Exercise brief: Each record must come back unchanged in your answer, stripped of its images.

Saved data entries:
◇ ◇ ◇ ◇ ◇ ◇ ◇

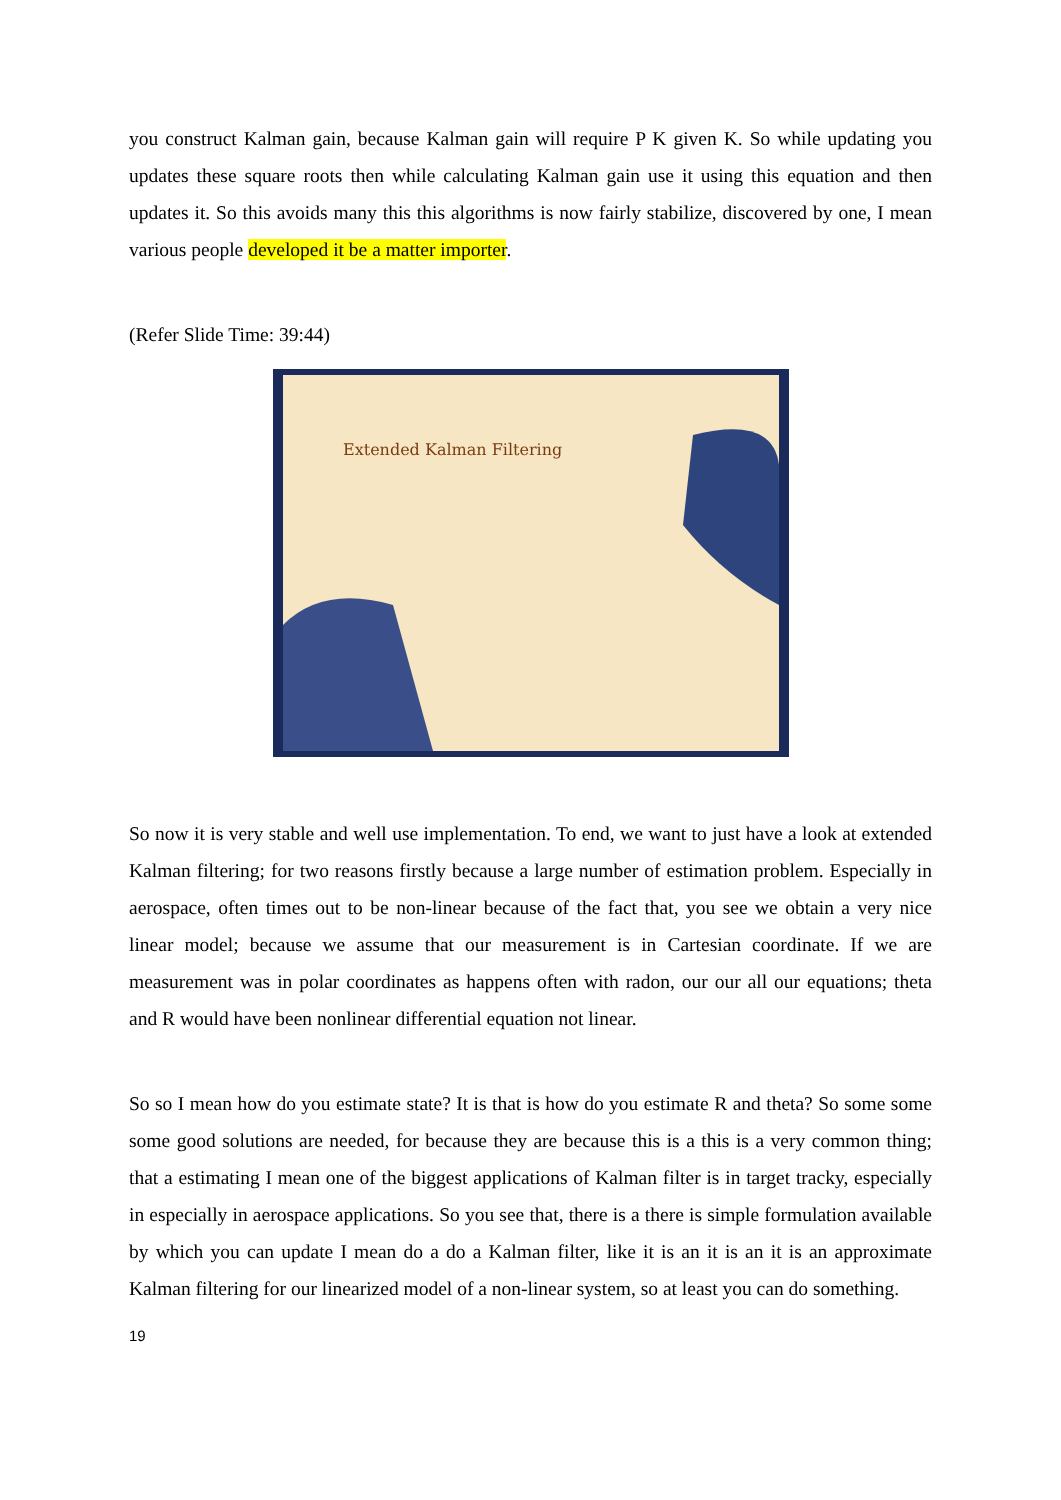you construct Kalman gain, because Kalman gain will require P K given K. So while updating you updates these square roots then while calculating Kalman gain use it using this equation and then updates it. So this avoids many this this algorithms is now fairly stabilize, discovered by one, I mean various people developed it be a matter importer.
(Refer Slide Time: 39:44)
Extended Kalman Filtering
So now it is very stable and well use implementation. To end, we want to just have a look at extended Kalman filtering; for two reasons firstly because a large number of estimation problem. Especially in aerospace, often times out to be non-linear because of the fact that, you see we obtain a very nice linear model; because we assume that our measurement is in Cartesian coordinate. If we are measurement was in polar coordinates as happens often with radon, our our all our equations; theta and R would have been nonlinear differential equation not linear.
So so I mean how do you estimate state? It is that is how do you estimate R and theta? So some some some good solutions are needed, for because they are because this is a this is a very common thing; that a estimating I mean one of the biggest applications of Kalman filter is in target tracky, especially in especially in aerospace applications. So you see that, there is a there is simple formulation available by which you can update I mean do a do a Kalman filter, like it is an it is an it is an approximate Kalman filtering for our linearized model of a non-linear system, so at least you can do something.
19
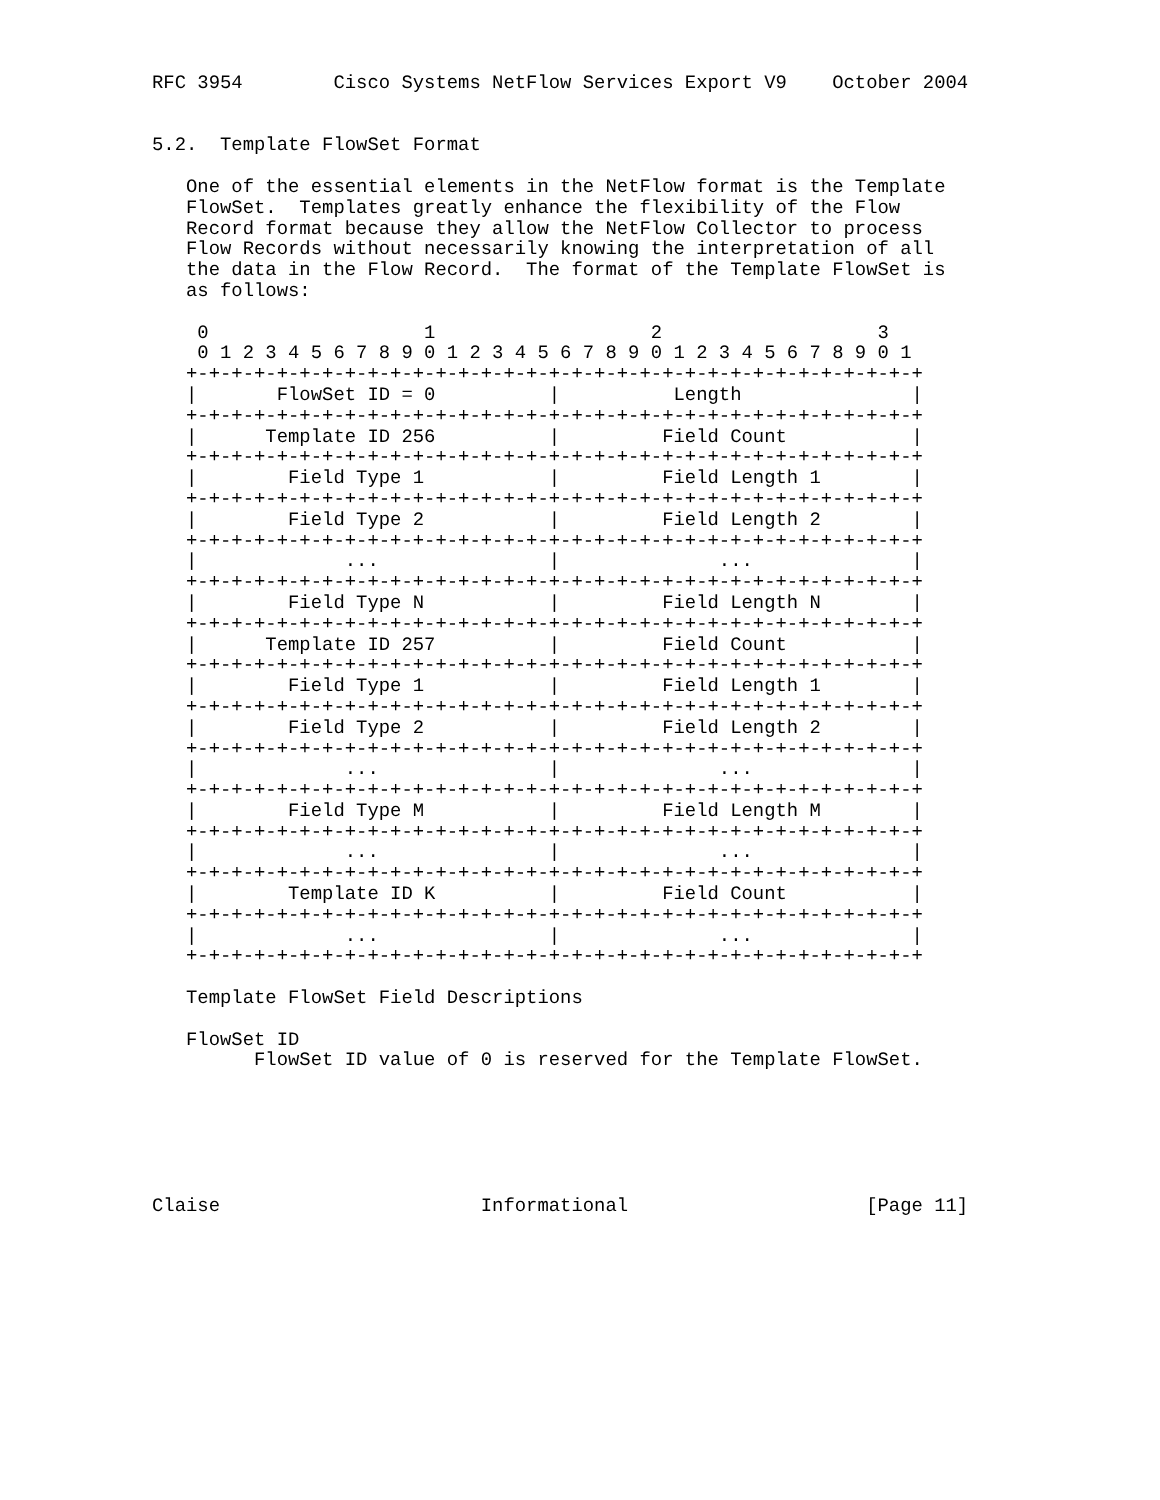RFC 3954        Cisco Systems NetFlow Services Export V9    October 2004


5.2.  Template FlowSet Format

   One of the essential elements in the NetFlow format is the Template
   FlowSet.  Templates greatly enhance the flexibility of the Flow
   Record format because they allow the NetFlow Collector to process
   Flow Records without necessarily knowing the interpretation of all
   the data in the Flow Record.  The format of the Template FlowSet is
   as follows:

    0                   1                   2                   3
    0 1 2 3 4 5 6 7 8 9 0 1 2 3 4 5 6 7 8 9 0 1 2 3 4 5 6 7 8 9 0 1
   +-+-+-+-+-+-+-+-+-+-+-+-+-+-+-+-+-+-+-+-+-+-+-+-+-+-+-+-+-+-+-+-+
   |       FlowSet ID = 0          |          Length               |
   +-+-+-+-+-+-+-+-+-+-+-+-+-+-+-+-+-+-+-+-+-+-+-+-+-+-+-+-+-+-+-+-+
   |      Template ID 256          |         Field Count           |
   +-+-+-+-+-+-+-+-+-+-+-+-+-+-+-+-+-+-+-+-+-+-+-+-+-+-+-+-+-+-+-+-+
   |        Field Type 1           |         Field Length 1        |
   +-+-+-+-+-+-+-+-+-+-+-+-+-+-+-+-+-+-+-+-+-+-+-+-+-+-+-+-+-+-+-+-+
   |        Field Type 2           |         Field Length 2        |
   +-+-+-+-+-+-+-+-+-+-+-+-+-+-+-+-+-+-+-+-+-+-+-+-+-+-+-+-+-+-+-+-+
   |             ...               |              ...              |
   +-+-+-+-+-+-+-+-+-+-+-+-+-+-+-+-+-+-+-+-+-+-+-+-+-+-+-+-+-+-+-+-+
   |        Field Type N           |         Field Length N        |
   +-+-+-+-+-+-+-+-+-+-+-+-+-+-+-+-+-+-+-+-+-+-+-+-+-+-+-+-+-+-+-+-+
   |      Template ID 257          |         Field Count           |
   +-+-+-+-+-+-+-+-+-+-+-+-+-+-+-+-+-+-+-+-+-+-+-+-+-+-+-+-+-+-+-+-+
   |        Field Type 1           |         Field Length 1        |
   +-+-+-+-+-+-+-+-+-+-+-+-+-+-+-+-+-+-+-+-+-+-+-+-+-+-+-+-+-+-+-+-+
   |        Field Type 2           |         Field Length 2        |
   +-+-+-+-+-+-+-+-+-+-+-+-+-+-+-+-+-+-+-+-+-+-+-+-+-+-+-+-+-+-+-+-+
   |             ...               |              ...              |
   +-+-+-+-+-+-+-+-+-+-+-+-+-+-+-+-+-+-+-+-+-+-+-+-+-+-+-+-+-+-+-+-+
   |        Field Type M           |         Field Length M        |
   +-+-+-+-+-+-+-+-+-+-+-+-+-+-+-+-+-+-+-+-+-+-+-+-+-+-+-+-+-+-+-+-+
   |             ...               |              ...              |
   +-+-+-+-+-+-+-+-+-+-+-+-+-+-+-+-+-+-+-+-+-+-+-+-+-+-+-+-+-+-+-+-+
   |        Template ID K          |         Field Count           |
   +-+-+-+-+-+-+-+-+-+-+-+-+-+-+-+-+-+-+-+-+-+-+-+-+-+-+-+-+-+-+-+-+
   |             ...               |              ...              |
   +-+-+-+-+-+-+-+-+-+-+-+-+-+-+-+-+-+-+-+-+-+-+-+-+-+-+-+-+-+-+-+-+

   Template FlowSet Field Descriptions

   FlowSet ID
         FlowSet ID value of 0 is reserved for the Template FlowSet.






Claise                       Informational                     [Page 11]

◇ ◇ ◇ ◇ ◇ ◇ ◇

Written answer:
you construct Kalman gain, because Kalman gain will require P K given K. So while updating you updates these square roots then while calculating Kalman gain use it using this equation and then updates it. So this avoids many this this algorithms is now fairly stabilize, discovered by one, I mean various people developed it be a matter importer.
(Refer Slide Time: 39:44)
Extended Kalman Filtering
So now it is very stable and well use implementation. To end, we want to just have a look at extended Kalman filtering; for two reasons firstly because a large number of estimation problem. Especially in aerospace, often times out to be non-linear because of the fact that, you see we obtain a very nice linear model; because we assume that our measurement is in Cartesian coordinate. If we are measurement was in polar coordinates as happens often with radon, our our all our equations; theta and R would have been nonlinear differential equation not linear.
So so I mean how do you estimate state? It is that is how do you estimate R and theta? So some some some good solutions are needed, for because they are because this is a this is a very common thing; that a estimating I mean one of the biggest applications of Kalman filter is in target tracky, especially in especially in aerospace applications. So you see that, there is a there is simple formulation available by which you can update I mean do a do a Kalman filter, like it is an it is an it is an approximate Kalman filtering for our linearized model of a non-linear system, so at least you can do something.
19
RFC 3954        Cisco Systems NetFlow Services Export V9    October 2004


5.2.  Template FlowSet Format

   One of the essential elements in the NetFlow format is the Template
   FlowSet.  Templates greatly enhance the flexibility of the Flow
   Record format because they allow the NetFlow Collector to process
   Flow Records without necessarily knowing the interpretation of all
   the data in the Flow Record.  The format of the Template FlowSet is
   as follows:

    0                   1                   2                   3
    0 1 2 3 4 5 6 7 8 9 0 1 2 3 4 5 6 7 8 9 0 1 2 3 4 5 6 7 8 9 0 1
   +-+-+-+-+-+-+-+-+-+-+-+-+-+-+-+-+-+-+-+-+-+-+-+-+-+-+-+-+-+-+-+-+
   |       FlowSet ID = 0          |          Length               |
   +-+-+-+-+-+-+-+-+-+-+-+-+-+-+-+-+-+-+-+-+-+-+-+-+-+-+-+-+-+-+-+-+
   |      Template ID 256          |         Field Count           |
   +-+-+-+-+-+-+-+-+-+-+-+-+-+-+-+-+-+-+-+-+-+-+-+-+-+-+-+-+-+-+-+-+
   |        Field Type 1           |         Field Length 1        |
   +-+-+-+-+-+-+-+-+-+-+-+-+-+-+-+-+-+-+-+-+-+-+-+-+-+-+-+-+-+-+-+-+
   |        Field Type 2           |         Field Length 2        |
   +-+-+-+-+-+-+-+-+-+-+-+-+-+-+-+-+-+-+-+-+-+-+-+-+-+-+-+-+-+-+-+-+
   |             ...               |              ...              |
   +-+-+-+-+-+-+-+-+-+-+-+-+-+-+-+-+-+-+-+-+-+-+-+-+-+-+-+-+-+-+-+-+
   |        Field Type N           |         Field Length N        |
   +-+-+-+-+-+-+-+-+-+-+-+-+-+-+-+-+-+-+-+-+-+-+-+-+-+-+-+-+-+-+-+-+
   |      Template ID 257          |         Field Count           |
   +-+-+-+-+-+-+-+-+-+-+-+-+-+-+-+-+-+-+-+-+-+-+-+-+-+-+-+-+-+-+-+-+
   |        Field Type 1           |         Field Length 1        |
   +-+-+-+-+-+-+-+-+-+-+-+-+-+-+-+-+-+-+-+-+-+-+-+-+-+-+-+-+-+-+-+-+
   |        Field Type 2           |         Field Length 2        |
   +-+-+-+-+-+-+-+-+-+-+-+-+-+-+-+-+-+-+-+-+-+-+-+-+-+-+-+-+-+-+-+-+
   |             ...               |              ...              |
   +-+-+-+-+-+-+-+-+-+-+-+-+-+-+-+-+-+-+-+-+-+-+-+-+-+-+-+-+-+-+-+-+
   |        Field Type M           |         Field Length M        |
   +-+-+-+-+-+-+-+-+-+-+-+-+-+-+-+-+-+-+-+-+-+-+-+-+-+-+-+-+-+-+-+-+
   |             ...               |              ...              |
   +-+-+-+-+-+-+-+-+-+-+-+-+-+-+-+-+-+-+-+-+-+-+-+-+-+-+-+-+-+-+-+-+
   |        Template ID K          |         Field Count           |
   +-+-+-+-+-+-+-+-+-+-+-+-+-+-+-+-+-+-+-+-+-+-+-+-+-+-+-+-+-+-+-+-+
   |             ...               |              ...              |
   +-+-+-+-+-+-+-+-+-+-+-+-+-+-+-+-+-+-+-+-+-+-+-+-+-+-+-+-+-+-+-+-+

   Template FlowSet Field Descriptions

   FlowSet ID
         FlowSet ID value of 0 is reserved for the Template FlowSet.






Claise                       Informational                     [Page 11]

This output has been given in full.